The dancers of Ensemble Espanol (accompanied in many works by five sensational musicians) never fail to demonstrate a grand theatricality, precision-tooled technique and flamenco-based fire. It is there when capturing the spirit of Spain in Komaiko’s “Ecos De Espanol (Echoes of Spain”),” with its mix of classical and exuberant folk dances; in the evocative footwork of “Deshojando Flores (Stripping Petals”); in the heated interplay of a woman and four male dancers, or the solo dancing of two very different female soloists (Claudio Pizarro and artistic director Irma Suarez); or in the wonderfully celebratory finale that was dedicated to Komaiko (Jose Barrios’ “Triana,” a feast of flamenco tangos, with the full company dressed in colorful contemporary street clothes). Ole to them all.
Visceral Dance Chicago at the Athenaeum Theatre
Visceral Dance Chicago has been a company to reckon with from the moment of its founding in 2013 by choreographer and teacher Nick Pupillo. And from the start it has been marked by the exceptional technique of its dancers, the feverish choreography of Pupillo and others, and a meticulous attention to design.
For a number of seasons the company performed at the Harris Theater for Music and Dance, and more recently it staged an intriguing environmental work in a large industrial space. But last weekend, with a roster of 11 exceptional dancers (many of them in their first season with the company) they arrived on the stage of the Athenaeum Theatre with a program of four riveting works by Pupillo, plus a world premiere by the fiercely gifted Spanish choreographer Monica Cervantes. And they blew the roof off the place in a way that suggested the powers that be at the Athenaeum might want to name Visceral its resident dance company.
Pupillo (whose choice of music, and collaboration with such lighting designers as Brian Sidney Bembridge and Nathan Tomlinson are invariably inspired), has a great gift for carving out space, creating distinctive moods and shaping relationships in his dances. All this was visible in “Impetere” (meaning “attack” or “assault”), the hard-edged yet often lyrical, sexually charged, technically challenging piece set to music by various electronic composers that opened the program.

**Problems to solve:**
a) According to the dance review, in what year was Visceral Dance Chicago founded, and by whom?
b) Continue the dance review from the point at which it stops.

**Material shown:**
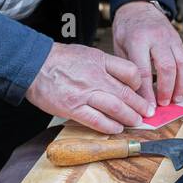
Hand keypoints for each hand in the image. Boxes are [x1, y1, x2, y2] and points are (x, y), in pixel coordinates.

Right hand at [25, 43, 151, 133]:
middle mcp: (96, 77)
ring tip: (137, 122)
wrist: (34, 65)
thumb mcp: (87, 53)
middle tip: (149, 113)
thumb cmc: (59, 59)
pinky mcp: (73, 108)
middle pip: (126, 93)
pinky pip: (97, 120)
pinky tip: (117, 128)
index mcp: (100, 61)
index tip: (142, 91)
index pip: (130, 71)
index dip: (139, 83)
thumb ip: (105, 65)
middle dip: (141, 105)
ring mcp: (84, 94)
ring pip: (115, 108)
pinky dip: (109, 126)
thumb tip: (122, 80)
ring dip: (129, 117)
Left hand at [112, 0, 182, 111]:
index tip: (147, 107)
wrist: (138, 7)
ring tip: (175, 100)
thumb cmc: (126, 28)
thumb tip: (133, 95)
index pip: (143, 71)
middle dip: (166, 90)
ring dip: (179, 85)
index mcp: (137, 40)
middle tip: (162, 105)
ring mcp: (170, 38)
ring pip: (180, 64)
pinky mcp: (178, 40)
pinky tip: (179, 88)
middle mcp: (156, 38)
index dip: (147, 92)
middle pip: (166, 68)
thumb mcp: (119, 46)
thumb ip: (127, 68)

**Task-by-task results:**
a) It was founded in 2013 by choreographer and teacher Nick Pupillo.

b)
Pupillo used another electronic composer, Goldmund, for “She Three,” a trio with just a hint of both Beckett’s “Happy Days,” and the classical sculpture, The Three Graces, that was danced by the always impressive Caitlin Cucchiara and Meredith Harrill and Michelle Meltzer. Harrill and the excellent Braeden Barnes joined forces for “Keep,” an exquisite duet (Pupillo’s specialty), set to music by Trent Reznor and Sigur Ros. And the evening closed with Pupillo’s intriguing “Synapse,” which features the appearance of ascending and descending neon tube lights on this otherwise dark, intriguing piece set to music by Darryl Hoffman.
In her mesmerizing new piece, “Homage,” set to a lush score by Joaquin Rodrigo and Manolo Escobar, Cervantes suggests a broken love affair in a series of scenes that initially finds a man carrying cement blocks that he piles into a small structure that could be a grave. The man engages in a passionate push-pull relationship with a woman who might just be re-envisioning the whole history of their troubled love affair, with the outstanding dancers including Barnes, Cucchiara, Harrell, Meltzer, Alana Jones, Morgan Williams, Meagan Cubides, Eddieomar Gonzalez, Mathis Joubert, Luis Vazquez and Samantha Weeks.
A Celebration of Lar Lubovitch at the Harris Theater for Music and Dance
Choreographer Lar Lubovitch was born in Chicago but has spent most of his life in New York, where, in 1968 he founded his own dance company for which he has created more than 120 works. His connection to Chicago was powerfully re-established when in 2007 he joined forces with Jay Franke and David Herro to create and curate the Chicago Dancing Festival, which, for 10 unforgettable summers, brought free performances by world-renowned dancers and companies that attracted many tens of thousands of people to Millennium Park and other venues.
To celebrate Lubovitch’s lifelong passion for dance, members of four companies – the Joffrey Ballet, Hubbard Street Dance Chicago, the Martha Graham Dance Company and Ballet Austin – brought four of his works to the stage of the Harris Theater last weekend.
Lubovitch has always had great taste in music, and three of the pieces on the program demonstrated that, including his “Dvorak Serenade” (danced by Ballet Austin), “Little Rhapsodies” (set to Robert Schumann’s “Symphonic Etudes,” and expertly performed by Hubbard Street’s Andrew Murdock and Craig Black, but above all, by the phenomenal dancer Jonathan Emanuel Allsberry, who also is Lubovitch’s rehearsal director; and the exuberant “The Legend of Ten,” to Brahms’ “Quintet for Piano and Strings in F Minor.”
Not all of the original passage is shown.